--- TRAVAIL À FAIRE ---
**a.** Recopiez les données en commençant à la ligne « Cusco: 5:46 -> 4:46 » et en finissant à la dernière ligne des données, en remplaçant « Brunei » par « Singapour » sans rien changer d'autre. N'y mettez pas les lignes d'images.
**b.** Reprenez le texte sur le roman d'Amélie Nothomb et écrivez-en la suite après sa dernière phrase.

--- TEXTE PROPOSÉ ---
***

C'est le quatrième roman que je lis d'Amélie Nothomb et je suis à chaque fois étonnée de la tournure que prennent ses romans. Celui-ci ne fait pas exception. Le roman se compose presque uniquement d'un dialogue entre Prétextat Tach et les journalistes qui l'interrogent. On apprend beaucoup sur cet écrivain admiré par le monde entier, sur ses opinions contradictoires à propos de l'écriture, de ses lecteurs, de la guerre, des jeunes, entre autres. On a affaire à un homme extrêmement complexe, intelligent, sournois, cynique et cruel. C'est un personnage particulièrement abject (vous l'aurez compris ^^). Il n'y a que le génie d'Amélie Nothomb pour nous faire ressentir autant de dégoût et de mépris envers ce personnage, tout en n'utilisant que le dialogue et très peu de descriptions.


"—      Et les mots, pourtant, vous les aimez ?
      Ah, j’adore les mots, mais ça n’a rien à voir. Les mots, ce sont les belles matières, les ingrédients sacrés.
      Alors la métaphore, c’est la cuisine – et vous aimez la cuisine.
      Non, monsieur, la métaphore n’est pas la cuisine – la cuisine, c’est la syntaxe. La métaphore, c’est la mauvaise foi ; c’est mordre dans une tomate et affirmer que cette tomate a le goût du miel, ensuite manger du miel et affirmer que ce miel a le goût du gingembre, puis croquer du gingembre et affirmer que le gingembre a le goût de la salsepareille, après quoi…" (p.24).

***

--- DONNÉES À UTILISER ---

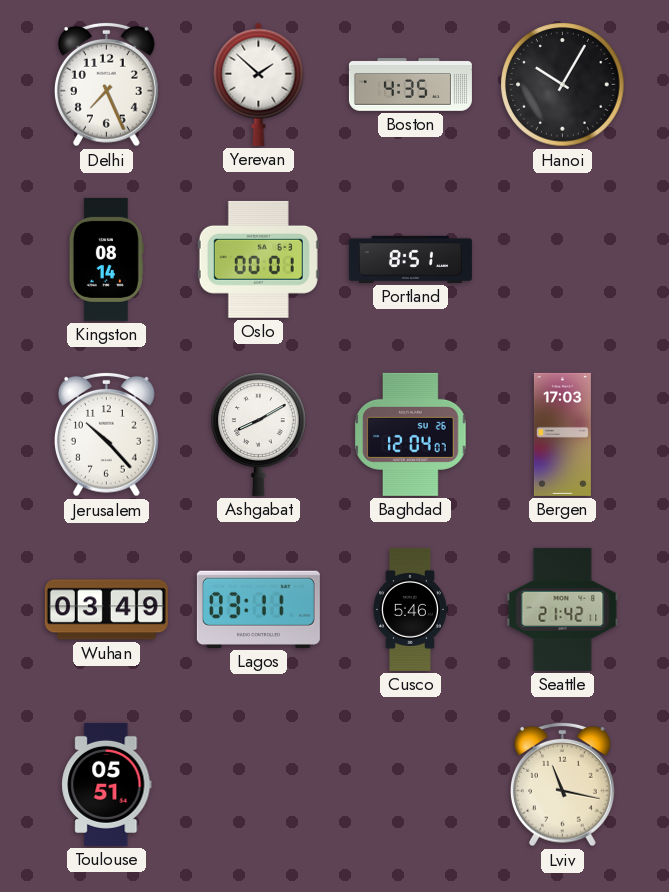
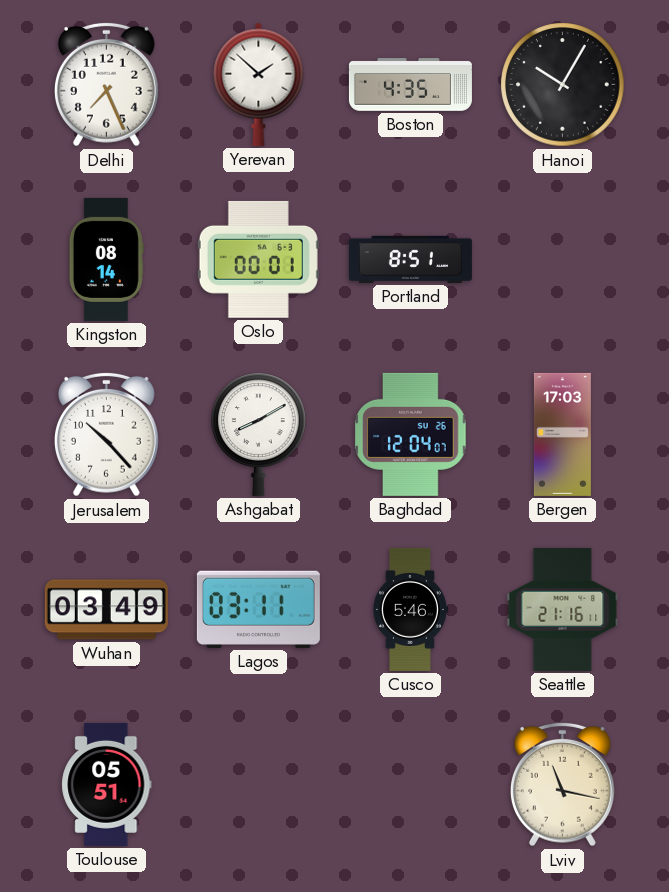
Seattle: 21:42 -> 21:16
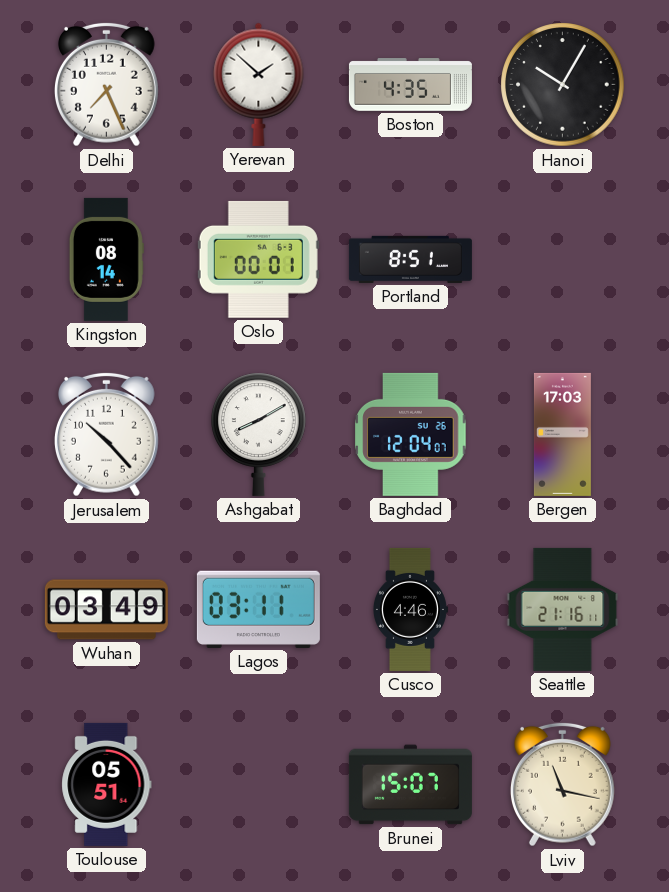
Cusco: 5:46 -> 4:46
Brunei: none -> 15:07
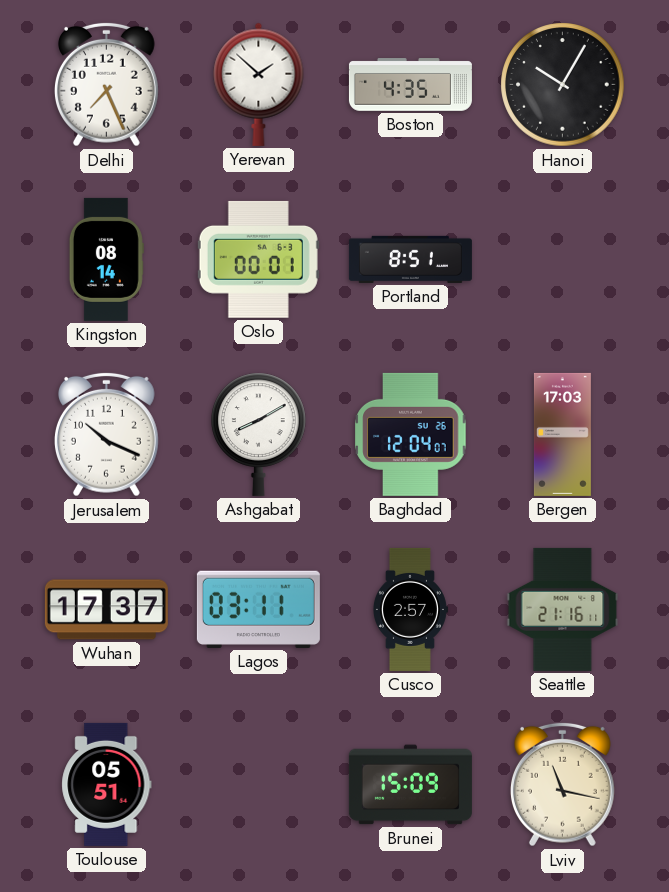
Jerusalem: 10:23 -> 10:19
Wuhan: 03:49 -> 17:37
Cusco: 4:46 -> 2:57
Brunei: 15:07 -> 15:09
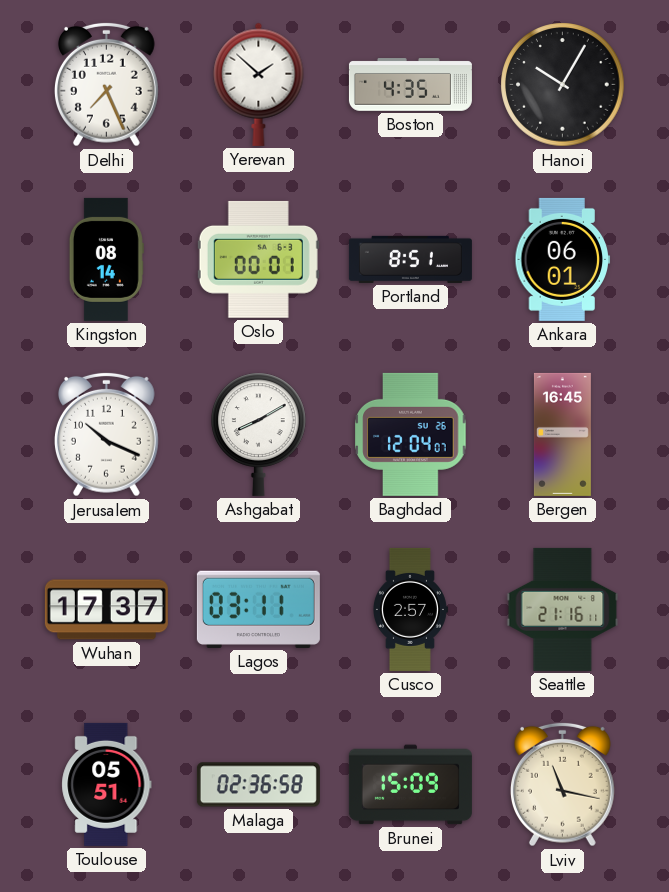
Ankara: none -> 06:01
Bergen: 17:03 -> 16:45
Malaga: none -> 02:36
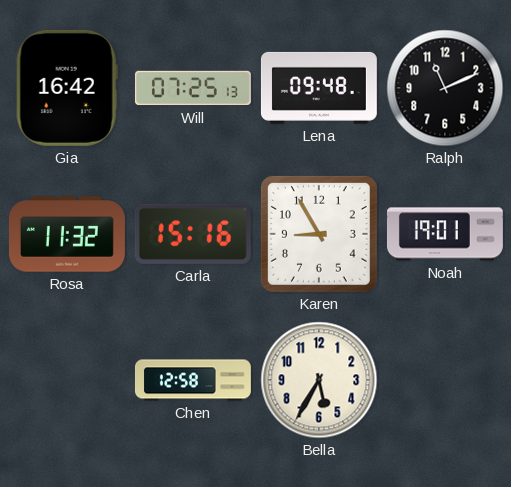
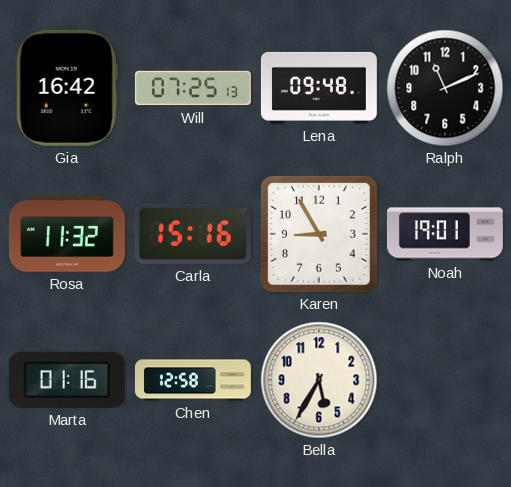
Marta: none -> 01:16
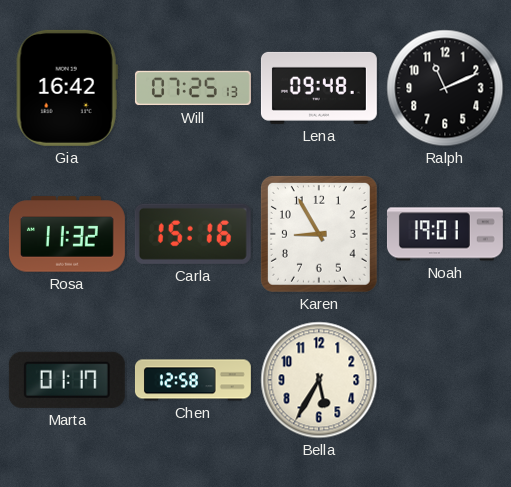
Marta: 01:16 -> 01:17
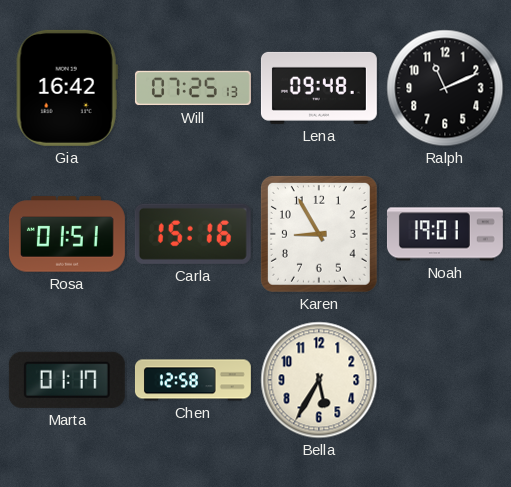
Rosa: 11:32 -> 01:51
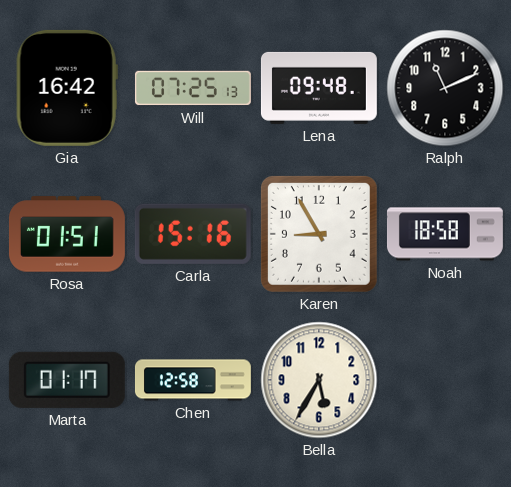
Noah: 19:01 -> 18:58
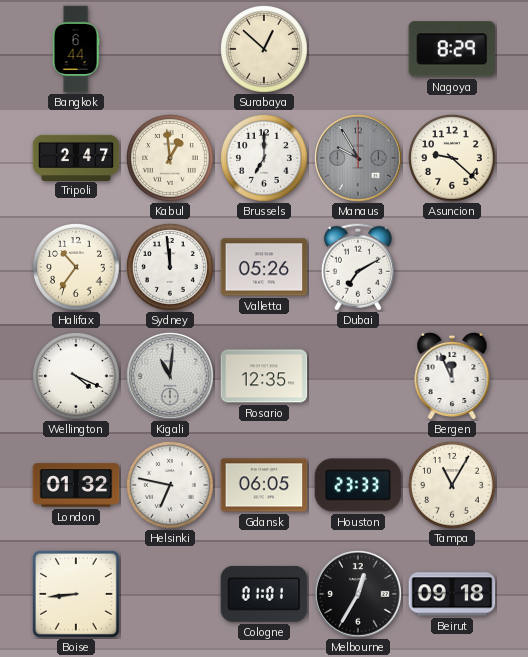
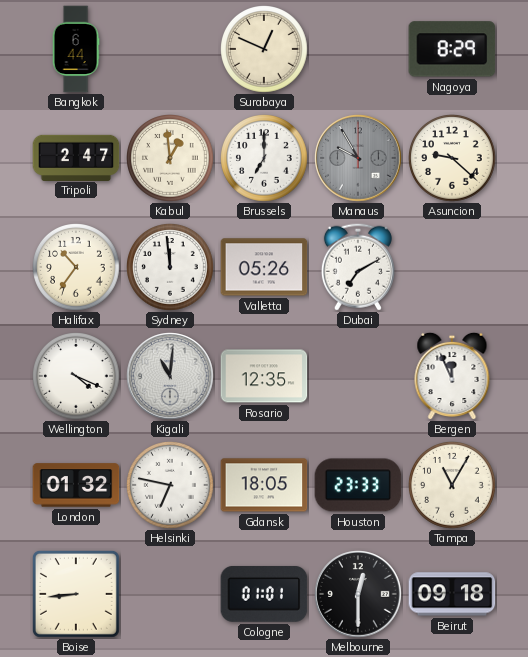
Surabaya: 12:52 -> 12:49
Gdansk: 06:05 -> 18:05
Melbourne: 12:35 -> 12:30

***

--- RÉPONSES AUX EXERCICES ---
**a.**
Cusco: 5:46 -> 4:46
Singapour: none -> 15:07
Jerusalem: 10:23 -> 10:19
Wuhan: 03:49 -> 17:37
Cusco: 4:46 -> 2:57
Singapour: 15:07 -> 15:09
Ankara: none -> 06:01
Bergen: 17:03 -> 16:45
Malaga: none -> 02:36
Marta: none -> 01:16
Marta: 01:16 -> 01:17
Rosa: 11:32 -> 01:51
Noah: 19:01 -> 18:58
Surabaya: 12:52 -> 12:49
Gdansk: 06:05 -> 18:05
Melbourne: 12:35 -> 12:30

**b.**
A travers ces interviews de cet écrivain fort antipathique, on décèle plusieurs critiques à l'encontre des journalistes, qui à l'annonce de la mort imminente de l'écrivain se ruent sur lui pour l'interviewer, et lui parlent de ses livres alors qu'ils ne les ont pas lu intégralement.

— Inutile, j'ai compris : vous avez essayé et vous avez démissionné avant même d'avoir atteint la page 10, c'est ça ? Je l'ai deviné depuis que je vous ai vu. Je reconnais à l'instant les gens qui m'ont lu : ça se lit sur leur visage. Vous, vous m'avez l'air ni accablé, ni guilleret, ni gros, ni maigre, ni extatique : vous aviez l'air sain. Vous ne m'aviez donc pas plus lu que votre collègue d'hier." (p.41).

Même si la tension malsaine qui s'intensifie au fil des pages m'a beaucoup plu, Hygiène de l'assassin m'a dérangée, j'ai détesté le personnage de Tach (c'était certainement l'effet voulu par l'auteure !), et j'ai trouvé que le style employé était plus soutenu, plus ardu que ceux des autres romans que j'ai pu lire. La fin m'a également fait beaucoup réfléchir. Le premier roman d'Amélie Nothomb frappe fort. Et il me semble que ceux qui le suivent ne dérogent pas à cette règle.

— "Vous vous rendez compte que cette salope me met à poil, frotte mes bourrelets, douche mon arrière-train ? Je suis sûr que ça la fait jouir, de mariner un obèse sans défense, nu et imberbe. Ces infirmières sont toutes des obsédées. C'est pour ça qu'elles choisissent ce sale métier." (p.42-43).

Pour conclure, Hygiène de l'assassin, le premier roman publié d'Amélie Nothomb, privilégie essentiellement les dialogues et se compose d'un style soutenu mais savoureux. Ce roman met en lumière un personnage odieux, Prétextat Tach, qui n'aime personne, qui affiche sans complexe sa mauvaise foi et son caractère ambigu. Cette tension malsaine est à la fois dérangeante et intelligemment menée. Cette violence des mots, de ces dialogues, est exquise. C'est là toute la force et le génie d'Amélie Nothomb.

A bientôt pour une prochaine chronique ^^





1 commentaire:

  1. Ce livre est terrible, on aime autant qu'on déteste, ou qu'il nous insupporte, je ne sais comment dire... C'est du génie, en effet !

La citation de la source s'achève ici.